• _Aim of the task_
Please return the data word for word and leave out any picture it contains.

• _Source records_
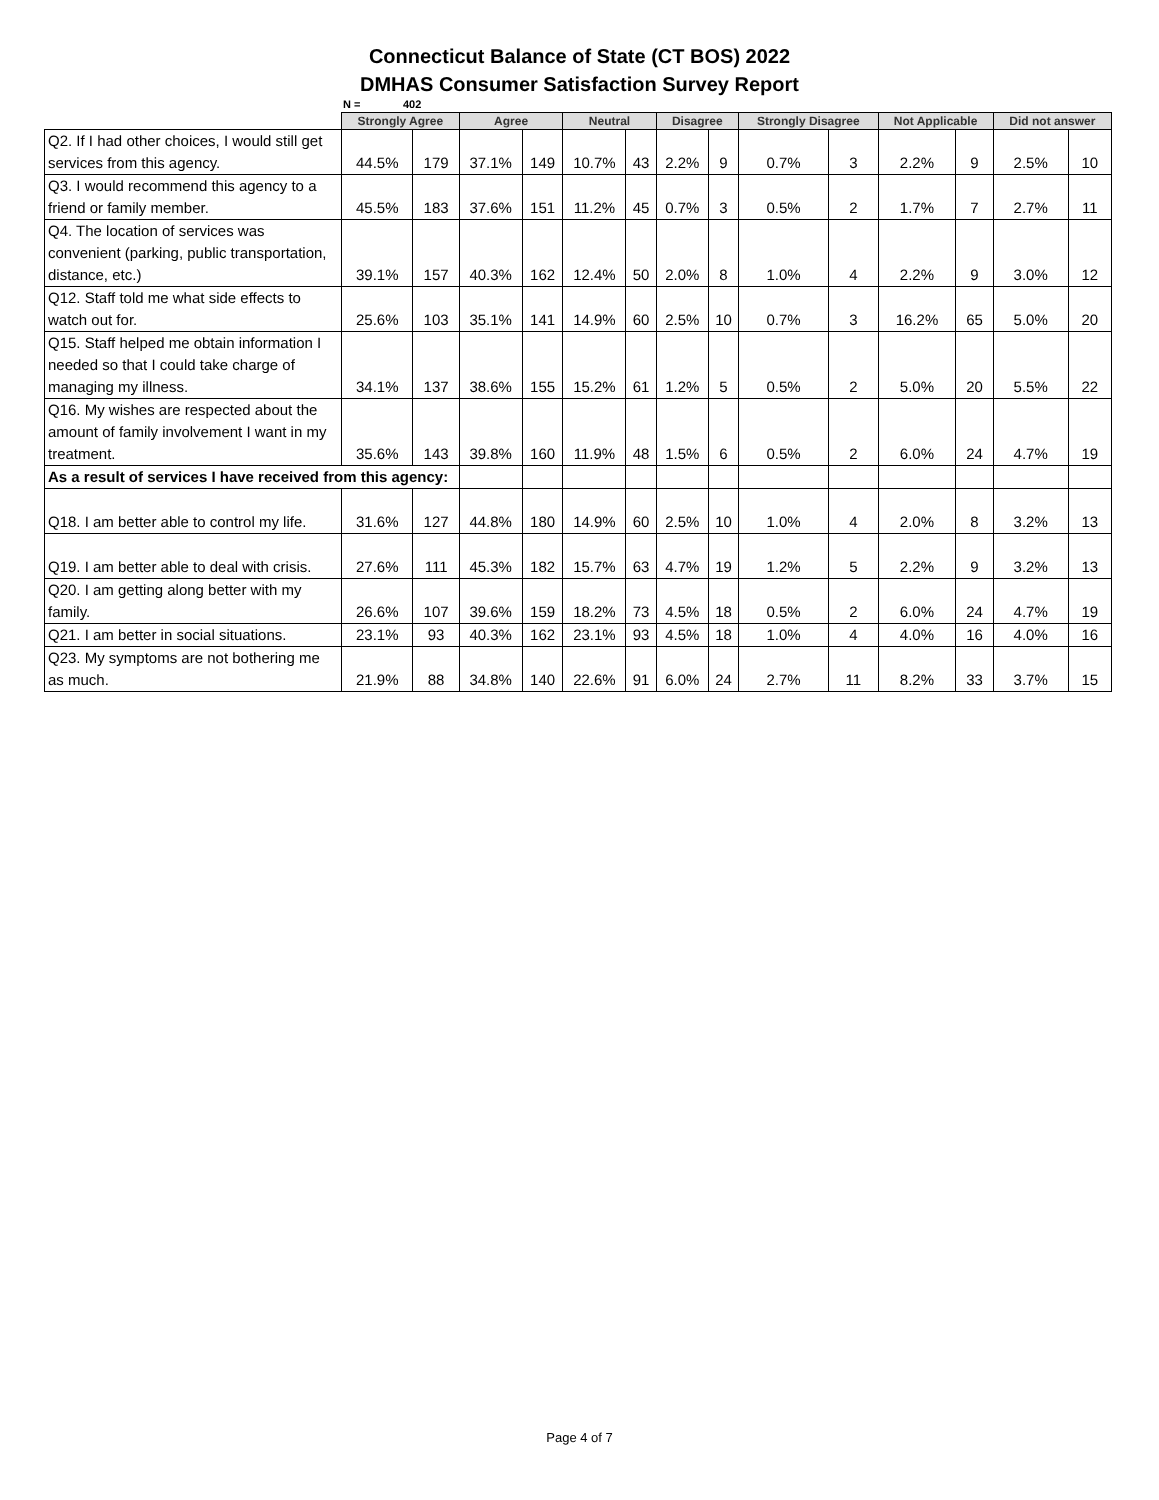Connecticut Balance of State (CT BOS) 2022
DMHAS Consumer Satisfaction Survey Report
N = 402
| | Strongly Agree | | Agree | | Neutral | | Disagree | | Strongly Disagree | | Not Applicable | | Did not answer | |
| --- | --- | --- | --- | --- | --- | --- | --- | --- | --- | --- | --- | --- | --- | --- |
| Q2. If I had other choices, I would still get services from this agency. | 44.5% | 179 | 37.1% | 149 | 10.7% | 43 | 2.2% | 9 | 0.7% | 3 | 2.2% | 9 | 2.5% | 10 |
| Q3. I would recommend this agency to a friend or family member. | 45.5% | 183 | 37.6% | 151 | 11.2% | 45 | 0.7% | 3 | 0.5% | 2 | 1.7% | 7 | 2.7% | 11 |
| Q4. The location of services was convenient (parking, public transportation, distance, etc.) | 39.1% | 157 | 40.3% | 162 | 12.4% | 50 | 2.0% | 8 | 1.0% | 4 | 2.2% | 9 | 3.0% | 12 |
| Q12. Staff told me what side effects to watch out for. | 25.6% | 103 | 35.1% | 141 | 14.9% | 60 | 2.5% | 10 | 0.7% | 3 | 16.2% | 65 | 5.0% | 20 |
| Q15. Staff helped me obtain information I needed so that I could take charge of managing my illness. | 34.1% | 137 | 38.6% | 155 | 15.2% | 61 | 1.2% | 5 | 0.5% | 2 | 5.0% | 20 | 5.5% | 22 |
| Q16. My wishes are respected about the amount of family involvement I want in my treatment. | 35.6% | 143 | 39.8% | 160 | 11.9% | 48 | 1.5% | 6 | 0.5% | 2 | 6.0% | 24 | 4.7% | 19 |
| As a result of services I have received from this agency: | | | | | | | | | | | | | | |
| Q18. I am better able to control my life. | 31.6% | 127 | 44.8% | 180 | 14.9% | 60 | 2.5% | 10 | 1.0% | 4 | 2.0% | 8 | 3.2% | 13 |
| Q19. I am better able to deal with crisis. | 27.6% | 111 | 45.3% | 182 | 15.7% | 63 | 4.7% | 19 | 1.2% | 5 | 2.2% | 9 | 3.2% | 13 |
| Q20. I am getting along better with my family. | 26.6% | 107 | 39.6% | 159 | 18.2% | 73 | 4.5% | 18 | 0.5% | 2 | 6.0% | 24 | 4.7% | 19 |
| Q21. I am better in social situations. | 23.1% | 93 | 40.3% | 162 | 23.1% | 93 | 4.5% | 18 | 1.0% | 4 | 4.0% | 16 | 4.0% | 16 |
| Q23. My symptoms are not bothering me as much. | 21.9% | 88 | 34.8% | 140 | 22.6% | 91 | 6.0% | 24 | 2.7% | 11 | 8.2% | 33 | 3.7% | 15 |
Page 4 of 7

• _Expected output_
Connecticut Balance of State (CT BOS) 2022
DMHAS Consumer Satisfaction Survey Report
N = 402
| | Strongly Agree | | Agree | | Neutral | | Disagree | | Strongly Disagree | | Not Applicable | | Did not answer | |
| --- | --- | --- | --- | --- | --- | --- | --- | --- | --- | --- | --- | --- | --- | --- |
| Q2. If I had other choices, I would still get services from this agency. | 44.5% | 179 | 37.1% | 149 | 10.7% | 43 | 2.2% | 9 | 0.7% | 3 | 2.2% | 9 | 2.5% | 10 |
| Q3. I would recommend this agency to a friend or family member. | 45.5% | 183 | 37.6% | 151 | 11.2% | 45 | 0.7% | 3 | 0.5% | 2 | 1.7% | 7 | 2.7% | 11 |
| Q4. The location of services was convenient (parking, public transportation, distance, etc.) | 39.1% | 157 | 40.3% | 162 | 12.4% | 50 | 2.0% | 8 | 1.0% | 4 | 2.2% | 9 | 3.0% | 12 |
| Q12. Staff told me what side effects to watch out for. | 25.6% | 103 | 35.1% | 141 | 14.9% | 60 | 2.5% | 10 | 0.7% | 3 | 16.2% | 65 | 5.0% | 20 |
| Q15. Staff helped me obtain information I needed so that I could take charge of managing my illness. | 34.1% | 137 | 38.6% | 155 | 15.2% | 61 | 1.2% | 5 | 0.5% | 2 | 5.0% | 20 | 5.5% | 22 |
| Q16. My wishes are respected about the amount of family involvement I want in my treatment. | 35.6% | 143 | 39.8% | 160 | 11.9% | 48 | 1.5% | 6 | 0.5% | 2 | 6.0% | 24 | 4.7% | 19 |
| As a result of services I have received from this agency: | | | | | | | | | | | | | | |
| Q18. I am better able to control my life. | 31.6% | 127 | 44.8% | 180 | 14.9% | 60 | 2.5% | 10 | 1.0% | 4 | 2.0% | 8 | 3.2% | 13 |
| Q19. I am better able to deal with crisis. | 27.6% | 111 | 45.3% | 182 | 15.7% | 63 | 4.7% | 19 | 1.2% | 5 | 2.2% | 9 | 3.2% | 13 |
| Q20. I am getting along better with my family. | 26.6% | 107 | 39.6% | 159 | 18.2% | 73 | 4.5% | 18 | 0.5% | 2 | 6.0% | 24 | 4.7% | 19 |
| Q21. I am better in social situations. | 23.1% | 93 | 40.3% | 162 | 23.1% | 93 | 4.5% | 18 | 1.0% | 4 | 4.0% | 16 | 4.0% | 16 |
| Q23. My symptoms are not bothering me as much. | 21.9% | 88 | 34.8% | 140 | 22.6% | 91 | 6.0% | 24 | 2.7% | 11 | 8.2% | 33 | 3.7% | 15 |
Page 4 of 7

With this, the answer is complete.